Along these lines, the IBIMA has developed concepts („Pathway Maps“, “FocusHeuristics”, “ExprEssence”) to map disease expression data to public molecular network data and then derive a network (Möller et al., Aging-US, 2020) (Ernst et al., Scientific Reports, 2017). We are also interested to learn how to adopt these principles to best compare changes to the transcriptome of diseases with changes known to be induced by drugs, and further by combinations of drugs (Struckmann et al., Briefings in Bioinformatics, 2020).

We have a local pipeline of tools for the semi-automated processing of Next-Generation Sequencing data that feeds into above routines for condensing networks. These we apply on data from clinical collaborators, for example, on Parkinson data (Hamed et al., Scientific Reports, 2018). We strive to integrate image analyses towards “radiogenomics” (Fischer et al., Cancers, 2019) and have supported investigations of the immune repertoire (Fähnrich et al., 2017).
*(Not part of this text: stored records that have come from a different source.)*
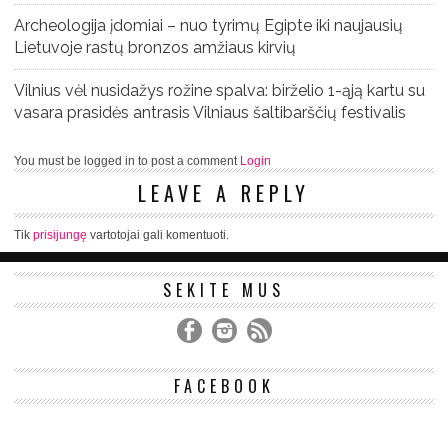
Archeologija įdomiai – nuo tyrimų Egipte iki naujausių
Lietuvoje rastų bronzos amžiaus kirvių
Vilnius vėl nusidažys rožine spalva: birželio 1-ąją kartu su
vasara prasidės antrasis Vilniaus šaltibarščių festivalis
You must be logged in to post a comment
Login
LEAVE A REPLY
Tik
prisijungę
vartotojai gali komentuoti.
SEKITE MUS
FACEBOOK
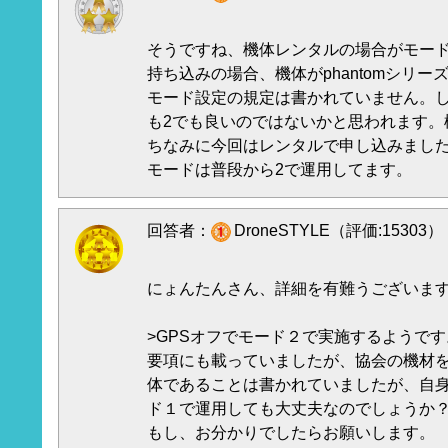
そうですね、機体レンタルの場合がモード
持ち込みの場合、機体がphantomシリ
モード設定の規定は書かれていません。し
も2でも良いのではないかと思われます。
ちなみに今回はレンタルで申し込みまし
モードは普段から2で運用してます。
回答者：
DroneSTYLE（評価:15303）
にょんたんさん、詳細を有難うございま
>GPSオフでモード２で実施するようです
要項にも載っていましたが、協会の機材を
体であることは書かれていましたが、自
ド１で運用しても大丈夫なのでしょうか
もし、お分かりでしたらお願いします。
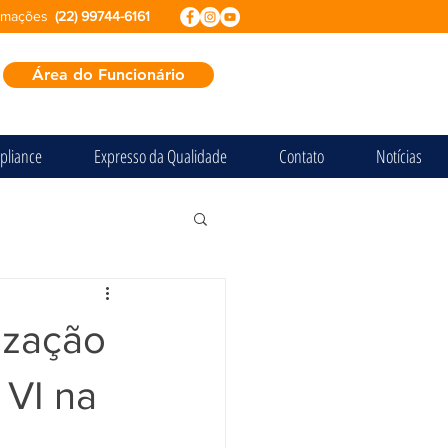
ormações
(22) 99744-6161
Área do Funcionário
pliance
Expresso da Qualidade
Contato
Notícias
ização
 VI na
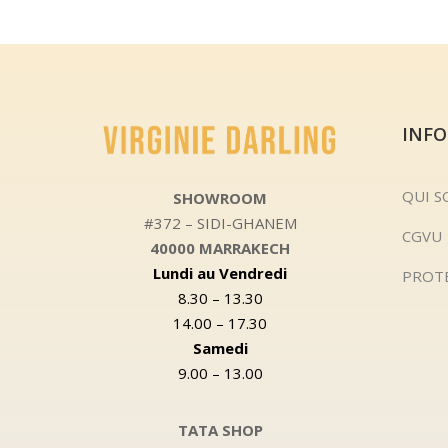
INF
QUI 
SHOWROOM
#372 – SIDI-GHANEM
CGVU
40000 MARRAKECH
Lundi au Vendredi
PROT
8.30 – 13.30
14.00 – 17.30
Samedi
9.00 – 13.00
TATA SHOP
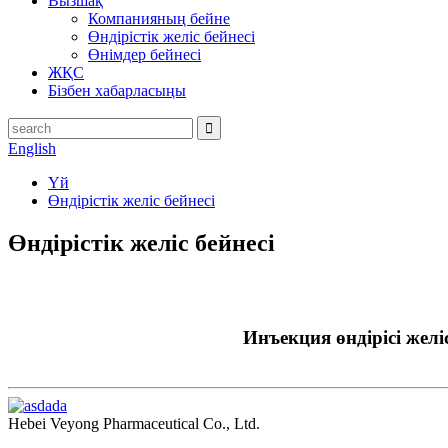
Вызшақ
Компанияның бейне
Өндірістік желіс бейнесі
Өнімдер бейнесі
ЖҚС
Бізбен хабарласыңы
English
Үй
Өндірістік желіс бейнесі
Өндірістік желіс бейнесі
Инъекция өндірісі желі
Hebei Veyong Pharmaceutical Co., Ltd.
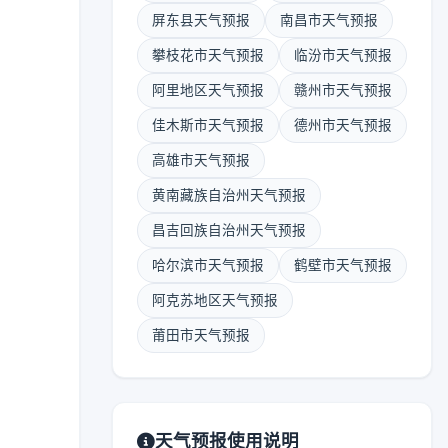
屏东县天气预报
南昌市天气预报
攀枝花市天气预报
临汾市天气预报
阿里地区天气预报
赣州市天气预报
佳木斯市天气预报
德州市天气预报
高雄市天气预报
黄南藏族自治州天气预报
昌吉回族自治州天气预报
哈尔滨市天气预报
鹤壁市天气预报
阿克苏地区天气预报
莆田市天气预报
天气预报使用说明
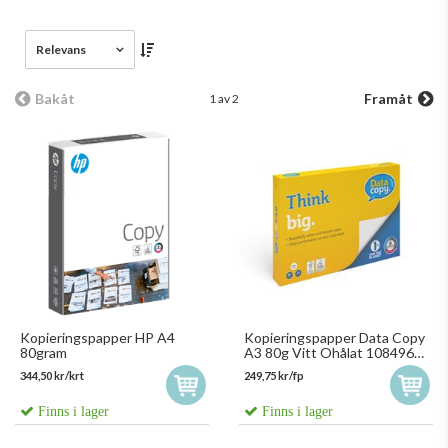
Relevans
Bakåt
Framåt
1 av 2
Kopieringspapper HP A4
Kopieringspapper Data Copy
80gram
A3 80g Vitt Ohålat 1084963
116880 500st/fp
344,50 kr/krt
249,75 kr/fp
Finns i lager
Finns i lager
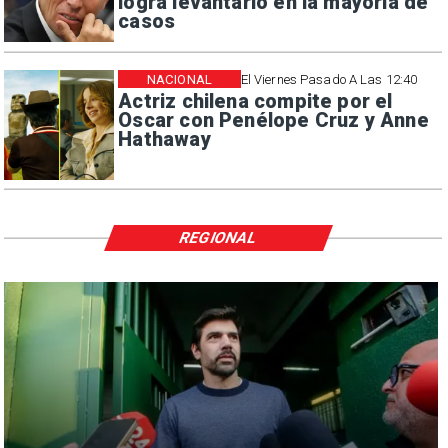
logra levantarlo en la mayoría de
casos
NACIONAL
El Viernes Pasado A Las 12:40
Actriz chilena compite por el
Oscar con Penélope Cruz y Anne
Hathaway
REGIONAL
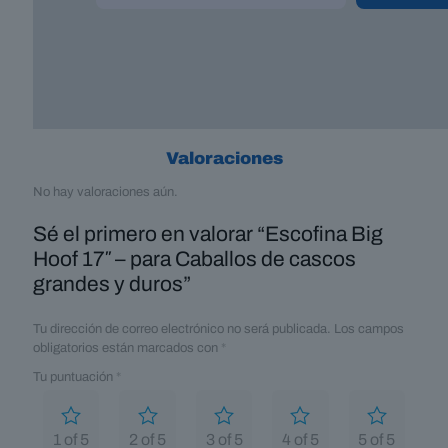
Valoraciones
No hay valoraciones aún.
Sé el primero en valorar “Escofina Big
Hoof 17″ – para Caballos de cascos
grandes y duros”
Tu dirección de correo electrónico no será publicada.
Los campos
obligatorios están marcados con
*
Tu puntuación
*
1 of 5
2 of 5
3 of 5
4 of 5
5 of 5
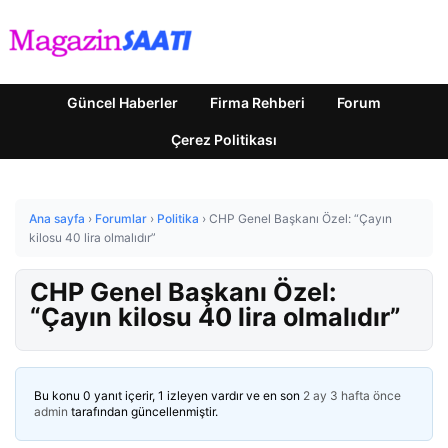
Güncel Haberler
Firma Rehberi
Forum
Çerez Politikası
Ana sayfa
›
Forumlar
›
Politika
›
CHP Genel Başkanı Özel: “Çayın
kilosu 40 lira olmalıdır”
CHP Genel Başkanı Özel:
“Çayın kilosu 40 lira olmalıdır”
Bu konu 0 yanıt içerir, 1 izleyen vardır ve en son
2 ay 3 hafta önce
admin
tarafından güncellenmiştir.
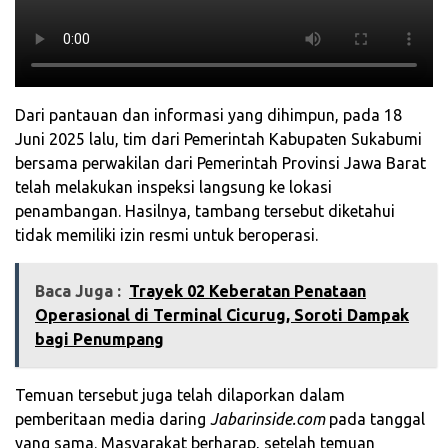
Dari pantauan dan informasi yang dihimpun, pada 18
Juni 2025 lalu, tim dari Pemerintah Kabupaten Sukabumi
bersama perwakilan dari Pemerintah Provinsi Jawa Barat
telah melakukan inspeksi langsung ke lokasi
penambangan. Hasilnya, tambang tersebut diketahui
tidak memiliki izin resmi untuk beroperasi.
Baca Juga :
‎Trayek 02 Keberatan Penataan
Operasional di Terminal Cicurug, Soroti Dampak
bagi Penumpang
Temuan tersebut juga telah dilaporkan dalam
pemberitaan media daring
Jabarinside.com
pada tanggal
yang sama. Masyarakat berharap, setelah temuan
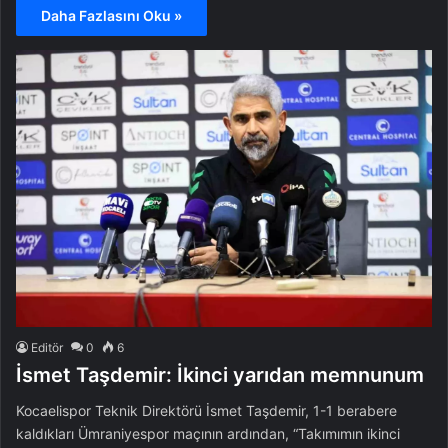
Daha Fazlasını Oku »
Editör
0
6
İsmet Taşdemir: İkinci yarıdan memnunum
Kocaelispor Teknik Direktörü İsmet Taşdemir, 1-1 berabere
kaldıkları Ümraniyespor maçının ardından, “Takımımın ikinci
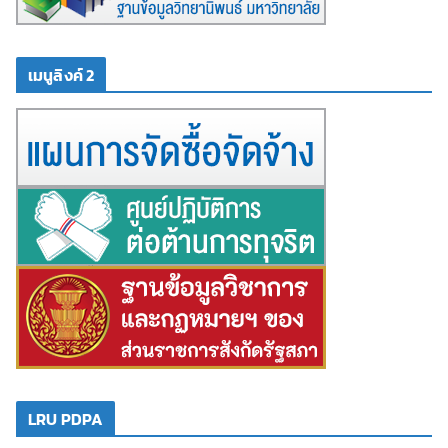
เมนูลิงค์ 2
LRU PDPA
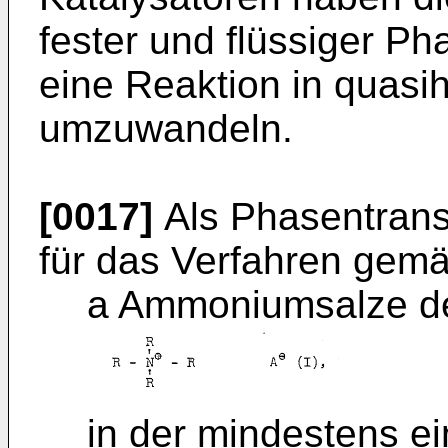
fester und flüssiger P
eine Reaktion in quas
umzuwandeln.
[0017]
Als Phasentrans
für das Verfahren gemä
a Ammoniumsalze d
in der mindestens ei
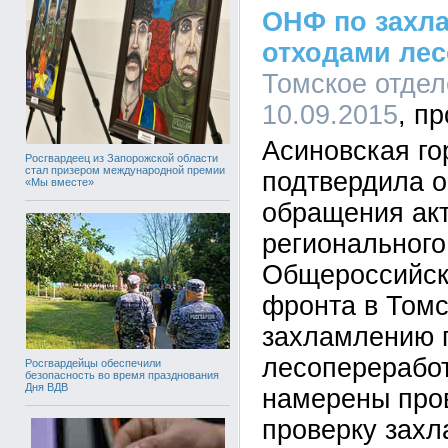
ОНФ по захл
отходами ле
Томское отдел
10.09.2015
Асиновская го
Росгвардеец из Запорожской области
стал призером международной премии
подтвердила 
«Мы вместе»
обращения ак
регионального
Общероссийск
фронта в Томс
захламлению 
лесоперерабо
Росгвардейцы обеспечили
безопасность во время празднования
Дня ВДВ
намерены про
проверку зах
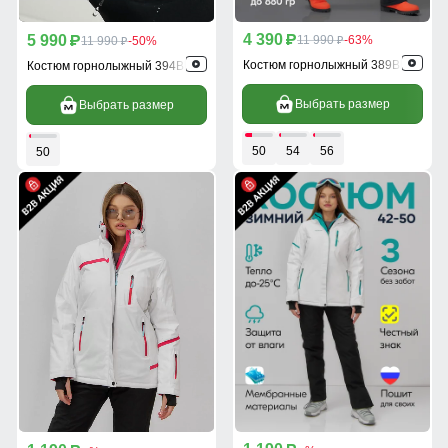
4 390
5 990
p
11 990
-63%
p
11 990
-50%
p
p
Костюм горнолыжный 389Bl
Костюм горнолыжный 394Bl
Выбрать размер
Выбрать размер
50
54
56
50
For details on our methods please see our repository at and respective associated publications.

One particular clinical feature connecting the majority of disease is that these occur more frequently in older populations. We want to find out, what it is on a molecular level that makes some people age more quickly and less healthy than others.  In the EU project “Ageing with Elegans” (2015-2020) we investigate the effect of ageing on the transcriptome and the metabolome and how this can be modulated. Ongoing work is a community effort to map healthspan pathways (Möller et al., Aging-US, 2020) and to specify the terminology to describe health (Fuellen et al., Aging and Disease, 2019). On a molecular level we are interested in molecular pathways contributing to senescence as an age-associated cellular phenotype (Möller et al., preprint, 2020).